__Document section__:
-------------------------
Donald Malarkey (b. 1921) is a former American soldier who fought in World War II. He is one of the soldiers portrayed in the Band of Brothers television miniseries, in which he was played by actor Scott Grimes. He is also mentioned in the book on which the series was based, Band of Brothers by Stephen E. Ambrose.
Don attended Star of the Sea, a Catholic school in Astoria, where he excelled as an athlete, most notably as point guard on the basketball team. He graduated from Astoria High School in 1939. As a youth, he worked on a purse seiner crew on the Columbia River. He also was a volunteer firefighter during the destructive Tillamook Burn forest fire, which destroyed thousands of acres of Oregon timber. He was in his first semester at the University of Oregon in the fall of 1941 when the Japanese attacked Pearl Harbor.
-------------------------
__Written instruction a__: Output the records verbatim from their first line through the line containing "List each element's", and nothing more.
-------------------------
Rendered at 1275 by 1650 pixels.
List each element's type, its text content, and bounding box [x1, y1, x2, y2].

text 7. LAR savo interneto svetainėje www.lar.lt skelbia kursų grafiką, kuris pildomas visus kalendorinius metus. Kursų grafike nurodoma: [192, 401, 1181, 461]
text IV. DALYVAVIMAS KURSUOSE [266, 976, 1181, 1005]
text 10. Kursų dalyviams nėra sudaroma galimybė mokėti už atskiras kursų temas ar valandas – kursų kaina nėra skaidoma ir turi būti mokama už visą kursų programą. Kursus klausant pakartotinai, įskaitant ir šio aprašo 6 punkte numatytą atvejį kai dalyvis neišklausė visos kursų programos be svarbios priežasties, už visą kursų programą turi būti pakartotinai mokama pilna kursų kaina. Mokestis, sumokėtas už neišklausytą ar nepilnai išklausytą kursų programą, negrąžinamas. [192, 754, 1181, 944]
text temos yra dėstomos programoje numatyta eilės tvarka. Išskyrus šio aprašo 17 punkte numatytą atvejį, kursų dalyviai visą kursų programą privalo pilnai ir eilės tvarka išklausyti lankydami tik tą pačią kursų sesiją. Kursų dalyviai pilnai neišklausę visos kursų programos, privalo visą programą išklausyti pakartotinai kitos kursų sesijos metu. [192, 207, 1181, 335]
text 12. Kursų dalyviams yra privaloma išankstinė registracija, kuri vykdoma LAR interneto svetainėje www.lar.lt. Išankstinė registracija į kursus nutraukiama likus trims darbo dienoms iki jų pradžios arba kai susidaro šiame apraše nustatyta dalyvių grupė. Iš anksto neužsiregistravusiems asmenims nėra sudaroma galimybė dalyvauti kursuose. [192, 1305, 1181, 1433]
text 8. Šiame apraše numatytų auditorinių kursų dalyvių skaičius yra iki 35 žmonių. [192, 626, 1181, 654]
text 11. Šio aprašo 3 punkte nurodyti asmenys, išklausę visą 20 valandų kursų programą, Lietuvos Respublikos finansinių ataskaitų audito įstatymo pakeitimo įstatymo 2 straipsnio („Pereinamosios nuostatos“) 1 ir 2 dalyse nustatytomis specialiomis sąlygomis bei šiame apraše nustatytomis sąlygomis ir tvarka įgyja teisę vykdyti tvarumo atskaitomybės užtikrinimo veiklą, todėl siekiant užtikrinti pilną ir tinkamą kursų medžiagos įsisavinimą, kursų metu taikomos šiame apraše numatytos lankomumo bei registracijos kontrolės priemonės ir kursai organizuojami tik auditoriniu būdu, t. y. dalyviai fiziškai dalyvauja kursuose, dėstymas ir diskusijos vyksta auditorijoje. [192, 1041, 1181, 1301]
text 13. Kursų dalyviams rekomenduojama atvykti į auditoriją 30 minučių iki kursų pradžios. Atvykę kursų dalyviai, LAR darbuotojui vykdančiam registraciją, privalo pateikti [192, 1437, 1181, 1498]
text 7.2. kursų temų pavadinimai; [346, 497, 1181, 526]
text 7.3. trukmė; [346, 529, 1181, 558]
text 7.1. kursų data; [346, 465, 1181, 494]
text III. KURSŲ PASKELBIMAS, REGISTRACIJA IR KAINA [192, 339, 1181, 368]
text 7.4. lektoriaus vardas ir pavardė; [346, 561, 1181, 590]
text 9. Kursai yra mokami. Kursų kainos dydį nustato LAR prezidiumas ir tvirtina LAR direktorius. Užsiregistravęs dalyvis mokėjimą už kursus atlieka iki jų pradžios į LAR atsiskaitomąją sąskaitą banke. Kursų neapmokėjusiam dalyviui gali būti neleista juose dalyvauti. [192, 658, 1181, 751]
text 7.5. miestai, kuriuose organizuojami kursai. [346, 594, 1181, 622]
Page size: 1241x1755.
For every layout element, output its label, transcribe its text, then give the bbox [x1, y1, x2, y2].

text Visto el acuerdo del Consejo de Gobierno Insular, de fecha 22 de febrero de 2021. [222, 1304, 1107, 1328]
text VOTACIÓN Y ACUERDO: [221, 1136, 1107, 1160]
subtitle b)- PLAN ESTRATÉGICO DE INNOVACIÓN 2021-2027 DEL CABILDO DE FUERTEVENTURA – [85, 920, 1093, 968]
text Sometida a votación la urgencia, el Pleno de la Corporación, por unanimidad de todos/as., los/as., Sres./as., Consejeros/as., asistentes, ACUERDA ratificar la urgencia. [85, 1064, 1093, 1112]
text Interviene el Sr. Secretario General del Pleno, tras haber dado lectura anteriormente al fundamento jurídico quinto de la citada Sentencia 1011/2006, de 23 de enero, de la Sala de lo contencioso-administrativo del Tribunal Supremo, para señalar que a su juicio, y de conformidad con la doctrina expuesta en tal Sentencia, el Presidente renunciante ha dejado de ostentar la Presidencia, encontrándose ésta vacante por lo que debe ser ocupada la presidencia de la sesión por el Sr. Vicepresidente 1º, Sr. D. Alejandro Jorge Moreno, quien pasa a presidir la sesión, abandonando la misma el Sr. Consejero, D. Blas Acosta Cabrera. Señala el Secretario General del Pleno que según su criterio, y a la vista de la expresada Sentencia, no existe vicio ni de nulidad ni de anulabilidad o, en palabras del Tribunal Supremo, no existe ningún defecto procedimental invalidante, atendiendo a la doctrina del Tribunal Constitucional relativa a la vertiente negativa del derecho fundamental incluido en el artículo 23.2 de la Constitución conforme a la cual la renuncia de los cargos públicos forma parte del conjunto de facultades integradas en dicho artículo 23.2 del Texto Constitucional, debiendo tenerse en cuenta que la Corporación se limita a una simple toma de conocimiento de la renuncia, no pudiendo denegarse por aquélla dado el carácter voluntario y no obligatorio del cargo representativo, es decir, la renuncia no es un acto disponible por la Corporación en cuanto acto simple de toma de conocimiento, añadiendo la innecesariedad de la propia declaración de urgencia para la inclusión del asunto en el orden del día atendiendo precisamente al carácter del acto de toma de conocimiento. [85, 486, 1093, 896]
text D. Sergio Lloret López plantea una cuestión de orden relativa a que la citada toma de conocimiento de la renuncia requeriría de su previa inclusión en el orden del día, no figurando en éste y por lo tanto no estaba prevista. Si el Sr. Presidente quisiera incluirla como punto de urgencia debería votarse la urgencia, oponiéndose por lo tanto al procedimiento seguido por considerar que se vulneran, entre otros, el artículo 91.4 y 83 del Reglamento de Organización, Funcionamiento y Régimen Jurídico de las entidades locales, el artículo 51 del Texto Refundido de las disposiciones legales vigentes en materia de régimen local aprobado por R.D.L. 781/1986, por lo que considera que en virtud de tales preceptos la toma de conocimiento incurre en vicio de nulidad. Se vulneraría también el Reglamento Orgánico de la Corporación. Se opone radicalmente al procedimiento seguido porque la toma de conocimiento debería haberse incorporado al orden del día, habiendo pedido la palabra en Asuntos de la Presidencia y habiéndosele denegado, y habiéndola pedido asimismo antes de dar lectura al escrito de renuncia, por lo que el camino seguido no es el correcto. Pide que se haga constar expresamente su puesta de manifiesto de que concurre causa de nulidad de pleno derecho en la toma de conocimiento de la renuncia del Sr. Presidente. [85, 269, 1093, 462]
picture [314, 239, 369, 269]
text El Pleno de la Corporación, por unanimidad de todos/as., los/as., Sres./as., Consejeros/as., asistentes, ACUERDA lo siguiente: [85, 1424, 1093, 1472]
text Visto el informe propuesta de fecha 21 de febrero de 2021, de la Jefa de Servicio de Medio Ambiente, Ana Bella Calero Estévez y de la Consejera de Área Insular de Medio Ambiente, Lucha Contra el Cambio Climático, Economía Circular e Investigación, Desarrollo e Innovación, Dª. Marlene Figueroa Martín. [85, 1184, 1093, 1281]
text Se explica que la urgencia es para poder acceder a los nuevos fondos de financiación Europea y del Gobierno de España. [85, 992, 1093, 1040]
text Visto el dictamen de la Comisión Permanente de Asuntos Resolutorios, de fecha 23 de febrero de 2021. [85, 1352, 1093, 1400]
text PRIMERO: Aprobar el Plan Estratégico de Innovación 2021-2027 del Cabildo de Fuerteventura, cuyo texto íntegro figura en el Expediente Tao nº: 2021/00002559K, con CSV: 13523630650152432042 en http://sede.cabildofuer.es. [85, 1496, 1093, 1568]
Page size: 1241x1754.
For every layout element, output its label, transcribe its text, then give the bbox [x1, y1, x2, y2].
-------------------------
__Written instruction b__: Return the passage of the Donald Malarkey text from "Donald Malarkey (b." to "attacked Pearl Harbor." word for word.

__Response a__:
Rendered at 1275 by 1650 pixels.
List each element's type, its text content, and bounding box [x1, y1, x2, y2].

__Response b__:
Donald Malarkey (b. 1921) is a former American soldier who fought in World War II. He is one of the soldiers portrayed in the Band of Brothers television miniseries, in which he was played by actor Scott Grimes. He is also mentioned in the book on which the series was based, Band of Brothers by Stephen E. Ambrose.
Don attended Star of the Sea, a Catholic school in Astoria, where he excelled as an athlete, most notably as point guard on the basketball team. He graduated from Astoria High School in 1939. As a youth, he worked on a purse seiner crew on the Columbia River. He also was a volunteer firefighter during the destructive Tillamook Burn forest fire, which destroyed thousands of acres of Oregon timber. He was in his first semester at the University of Oregon in the fall of 1941 when the Japanese attacked Pearl Harbor.